Sharp things, heavy things: The kitchen is full of objects that are not safe for baby to play with. Use safety latches on drawers, cupboards and pantry closets to prevent children from getting into anything dangerous, or just making a mess by emptying the cupboards. Consider leaving one cupboard of harmless objects – plastic containers, lids, cups and spoons – unlocked for your toddler to access.

Electrical hazards: A variety of safety devices are available for protecting children from outlets and power strips. Inexpensive plastic plugs can be placed in outlets to keep little fingers from poking into them, sliding outlet covers protect but give adults ready access and other covers are designed to keep cords plugged in to outlets without allowing children to tug on them. Power strip cases keep fingers and other objects out of the multiple outlets and away from the power switch. Mount any loose hanging cords to keep children from accidentally pulling lamps or appliances down on themselves.

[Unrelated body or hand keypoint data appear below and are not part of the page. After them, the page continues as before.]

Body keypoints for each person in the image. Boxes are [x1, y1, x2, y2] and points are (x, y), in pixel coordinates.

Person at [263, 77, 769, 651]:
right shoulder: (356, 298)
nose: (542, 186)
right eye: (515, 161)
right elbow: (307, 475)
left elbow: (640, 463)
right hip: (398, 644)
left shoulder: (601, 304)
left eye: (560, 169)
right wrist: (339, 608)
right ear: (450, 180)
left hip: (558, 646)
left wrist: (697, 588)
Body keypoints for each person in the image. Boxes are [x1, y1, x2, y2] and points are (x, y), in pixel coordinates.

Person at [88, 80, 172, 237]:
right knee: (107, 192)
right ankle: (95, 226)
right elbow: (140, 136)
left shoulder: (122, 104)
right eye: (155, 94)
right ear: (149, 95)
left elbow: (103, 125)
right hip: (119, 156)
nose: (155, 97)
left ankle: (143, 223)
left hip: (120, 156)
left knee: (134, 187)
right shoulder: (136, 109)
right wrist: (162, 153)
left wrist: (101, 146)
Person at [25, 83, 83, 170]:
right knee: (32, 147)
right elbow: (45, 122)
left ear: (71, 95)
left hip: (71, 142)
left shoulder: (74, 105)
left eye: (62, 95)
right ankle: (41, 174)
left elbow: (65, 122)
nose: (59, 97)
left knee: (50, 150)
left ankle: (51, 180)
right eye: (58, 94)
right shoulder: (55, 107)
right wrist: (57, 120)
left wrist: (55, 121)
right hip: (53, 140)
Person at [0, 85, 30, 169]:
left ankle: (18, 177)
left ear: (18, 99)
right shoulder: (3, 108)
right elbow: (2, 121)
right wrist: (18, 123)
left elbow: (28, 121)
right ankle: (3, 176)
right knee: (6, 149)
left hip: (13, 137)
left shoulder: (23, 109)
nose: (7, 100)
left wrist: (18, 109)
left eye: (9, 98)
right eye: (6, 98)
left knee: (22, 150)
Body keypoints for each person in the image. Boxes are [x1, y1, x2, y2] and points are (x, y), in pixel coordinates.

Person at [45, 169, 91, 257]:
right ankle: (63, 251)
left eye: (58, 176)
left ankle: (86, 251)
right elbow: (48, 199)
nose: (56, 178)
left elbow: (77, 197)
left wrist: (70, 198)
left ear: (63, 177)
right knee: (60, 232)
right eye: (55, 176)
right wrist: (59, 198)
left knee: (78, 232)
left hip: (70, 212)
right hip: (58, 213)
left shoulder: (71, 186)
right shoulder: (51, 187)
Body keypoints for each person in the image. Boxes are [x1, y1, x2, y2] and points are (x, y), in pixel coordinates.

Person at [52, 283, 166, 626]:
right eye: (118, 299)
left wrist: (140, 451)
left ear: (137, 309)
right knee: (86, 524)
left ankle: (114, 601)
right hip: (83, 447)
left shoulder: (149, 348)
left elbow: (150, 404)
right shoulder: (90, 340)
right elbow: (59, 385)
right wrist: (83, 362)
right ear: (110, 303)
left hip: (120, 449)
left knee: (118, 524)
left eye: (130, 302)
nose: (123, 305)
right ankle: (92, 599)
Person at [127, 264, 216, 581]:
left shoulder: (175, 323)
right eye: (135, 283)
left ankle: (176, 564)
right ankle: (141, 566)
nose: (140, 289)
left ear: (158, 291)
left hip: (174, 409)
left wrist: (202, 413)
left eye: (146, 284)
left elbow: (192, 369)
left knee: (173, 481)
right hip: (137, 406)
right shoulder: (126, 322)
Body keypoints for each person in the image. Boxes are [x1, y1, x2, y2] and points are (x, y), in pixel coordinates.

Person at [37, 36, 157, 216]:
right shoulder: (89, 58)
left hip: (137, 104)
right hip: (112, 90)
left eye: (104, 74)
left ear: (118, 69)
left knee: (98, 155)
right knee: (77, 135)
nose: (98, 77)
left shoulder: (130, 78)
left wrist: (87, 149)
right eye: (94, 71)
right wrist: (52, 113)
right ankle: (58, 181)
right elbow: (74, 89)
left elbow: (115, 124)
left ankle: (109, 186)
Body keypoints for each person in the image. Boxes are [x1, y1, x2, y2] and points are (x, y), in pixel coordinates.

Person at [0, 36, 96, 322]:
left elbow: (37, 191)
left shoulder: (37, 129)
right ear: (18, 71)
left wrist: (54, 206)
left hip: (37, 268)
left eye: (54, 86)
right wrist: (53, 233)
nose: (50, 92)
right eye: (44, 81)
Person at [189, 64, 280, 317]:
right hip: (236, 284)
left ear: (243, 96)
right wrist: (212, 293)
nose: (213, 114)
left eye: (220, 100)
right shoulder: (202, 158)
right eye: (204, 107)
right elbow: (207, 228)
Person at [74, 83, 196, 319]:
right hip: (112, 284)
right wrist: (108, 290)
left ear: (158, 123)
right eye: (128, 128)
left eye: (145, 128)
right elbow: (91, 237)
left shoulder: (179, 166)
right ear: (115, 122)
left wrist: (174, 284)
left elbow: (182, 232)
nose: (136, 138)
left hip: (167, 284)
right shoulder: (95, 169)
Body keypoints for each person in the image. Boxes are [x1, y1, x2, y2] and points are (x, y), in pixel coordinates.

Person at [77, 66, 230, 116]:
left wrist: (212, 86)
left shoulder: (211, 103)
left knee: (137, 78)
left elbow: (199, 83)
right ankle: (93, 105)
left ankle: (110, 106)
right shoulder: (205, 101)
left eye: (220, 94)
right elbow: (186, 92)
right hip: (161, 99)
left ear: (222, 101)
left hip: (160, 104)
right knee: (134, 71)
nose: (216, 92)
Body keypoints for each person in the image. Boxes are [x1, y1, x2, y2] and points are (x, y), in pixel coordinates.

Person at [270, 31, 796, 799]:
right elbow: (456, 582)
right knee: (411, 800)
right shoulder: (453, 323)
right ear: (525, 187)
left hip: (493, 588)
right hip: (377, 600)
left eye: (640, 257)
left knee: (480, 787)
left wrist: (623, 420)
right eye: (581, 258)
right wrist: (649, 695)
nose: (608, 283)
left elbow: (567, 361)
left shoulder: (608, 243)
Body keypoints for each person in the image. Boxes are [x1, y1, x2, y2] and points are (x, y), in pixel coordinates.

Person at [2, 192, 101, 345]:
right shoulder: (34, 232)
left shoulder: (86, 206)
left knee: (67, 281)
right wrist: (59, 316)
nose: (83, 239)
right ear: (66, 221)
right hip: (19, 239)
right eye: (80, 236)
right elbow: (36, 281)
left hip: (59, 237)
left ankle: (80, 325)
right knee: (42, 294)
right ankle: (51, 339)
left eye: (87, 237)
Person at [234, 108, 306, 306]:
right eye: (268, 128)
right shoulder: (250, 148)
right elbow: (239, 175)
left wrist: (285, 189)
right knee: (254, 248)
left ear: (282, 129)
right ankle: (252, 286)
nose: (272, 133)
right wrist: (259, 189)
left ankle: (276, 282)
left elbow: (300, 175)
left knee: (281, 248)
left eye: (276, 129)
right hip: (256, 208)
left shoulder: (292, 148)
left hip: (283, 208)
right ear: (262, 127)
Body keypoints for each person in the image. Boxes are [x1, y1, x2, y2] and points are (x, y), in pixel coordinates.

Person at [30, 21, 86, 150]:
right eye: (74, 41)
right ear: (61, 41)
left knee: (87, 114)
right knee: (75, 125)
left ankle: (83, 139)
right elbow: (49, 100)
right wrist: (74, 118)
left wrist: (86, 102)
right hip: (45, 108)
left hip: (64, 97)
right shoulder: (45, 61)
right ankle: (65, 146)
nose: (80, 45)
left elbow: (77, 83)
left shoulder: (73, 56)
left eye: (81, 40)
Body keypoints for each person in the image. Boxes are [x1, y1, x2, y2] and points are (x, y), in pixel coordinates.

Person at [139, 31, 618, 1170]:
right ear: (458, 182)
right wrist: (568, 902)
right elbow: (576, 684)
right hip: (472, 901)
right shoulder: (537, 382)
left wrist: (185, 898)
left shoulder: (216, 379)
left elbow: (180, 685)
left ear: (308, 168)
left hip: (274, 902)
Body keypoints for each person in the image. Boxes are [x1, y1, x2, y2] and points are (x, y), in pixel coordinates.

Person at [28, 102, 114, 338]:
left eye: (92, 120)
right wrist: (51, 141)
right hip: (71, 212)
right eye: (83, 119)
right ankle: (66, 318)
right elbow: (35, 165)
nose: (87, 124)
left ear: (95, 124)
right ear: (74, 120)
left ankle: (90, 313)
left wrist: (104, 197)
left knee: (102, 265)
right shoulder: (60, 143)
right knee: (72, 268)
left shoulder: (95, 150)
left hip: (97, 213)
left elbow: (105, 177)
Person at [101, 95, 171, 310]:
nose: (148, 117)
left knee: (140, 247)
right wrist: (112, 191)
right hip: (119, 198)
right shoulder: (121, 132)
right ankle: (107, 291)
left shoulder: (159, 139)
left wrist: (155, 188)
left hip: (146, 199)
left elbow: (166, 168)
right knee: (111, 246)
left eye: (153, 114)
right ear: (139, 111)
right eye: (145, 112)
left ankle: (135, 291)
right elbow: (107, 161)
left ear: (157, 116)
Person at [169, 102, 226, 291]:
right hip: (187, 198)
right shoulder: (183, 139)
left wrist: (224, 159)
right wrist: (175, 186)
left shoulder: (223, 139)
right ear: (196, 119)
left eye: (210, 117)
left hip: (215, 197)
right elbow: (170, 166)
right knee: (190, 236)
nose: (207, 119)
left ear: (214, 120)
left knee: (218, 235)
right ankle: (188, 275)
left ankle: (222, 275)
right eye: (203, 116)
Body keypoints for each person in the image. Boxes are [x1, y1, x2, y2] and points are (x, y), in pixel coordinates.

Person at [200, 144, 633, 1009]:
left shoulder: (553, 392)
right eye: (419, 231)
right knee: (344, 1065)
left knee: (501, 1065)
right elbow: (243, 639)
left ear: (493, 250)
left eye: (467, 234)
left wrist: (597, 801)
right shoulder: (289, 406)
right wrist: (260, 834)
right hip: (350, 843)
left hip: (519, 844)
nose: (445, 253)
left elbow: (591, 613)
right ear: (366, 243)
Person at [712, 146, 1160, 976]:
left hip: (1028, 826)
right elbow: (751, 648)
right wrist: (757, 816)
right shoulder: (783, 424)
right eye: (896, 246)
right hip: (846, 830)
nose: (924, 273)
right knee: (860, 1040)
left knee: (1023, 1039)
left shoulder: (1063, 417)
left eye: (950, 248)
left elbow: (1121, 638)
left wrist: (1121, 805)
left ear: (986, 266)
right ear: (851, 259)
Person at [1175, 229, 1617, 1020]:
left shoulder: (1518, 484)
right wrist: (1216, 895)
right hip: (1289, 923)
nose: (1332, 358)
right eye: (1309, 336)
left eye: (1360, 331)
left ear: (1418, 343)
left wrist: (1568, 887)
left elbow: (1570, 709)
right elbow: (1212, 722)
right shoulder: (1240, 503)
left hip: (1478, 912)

Stairs: Use safety gates at the bottom and top of staircases to keep children from traversing these areas alone. Make sure the gates used at the tops of staircases are hardware mounted as the pressure-mounted variety are not as secure.

Hot water: Many children are burned each year by water coming out of the hot water tap. Install anti-scald guards on faucets and reduce the temperature of the hot water heater to 120 degrees in order to reduce the danger.

Other water dangers: Any kind of standing water is a hazard to small children since they can drown in only a few inches of water. Swimming pools should be fenced and covered and children should never be left alone with access to water.

Windows and window coverings: High windows should always be covered with protective bars when they are open. Screens will not keep children from falling from windows. Cords for controlling window covering can also be hazardous as they may present strangulation opportunities unless they are equipped with safety tassels.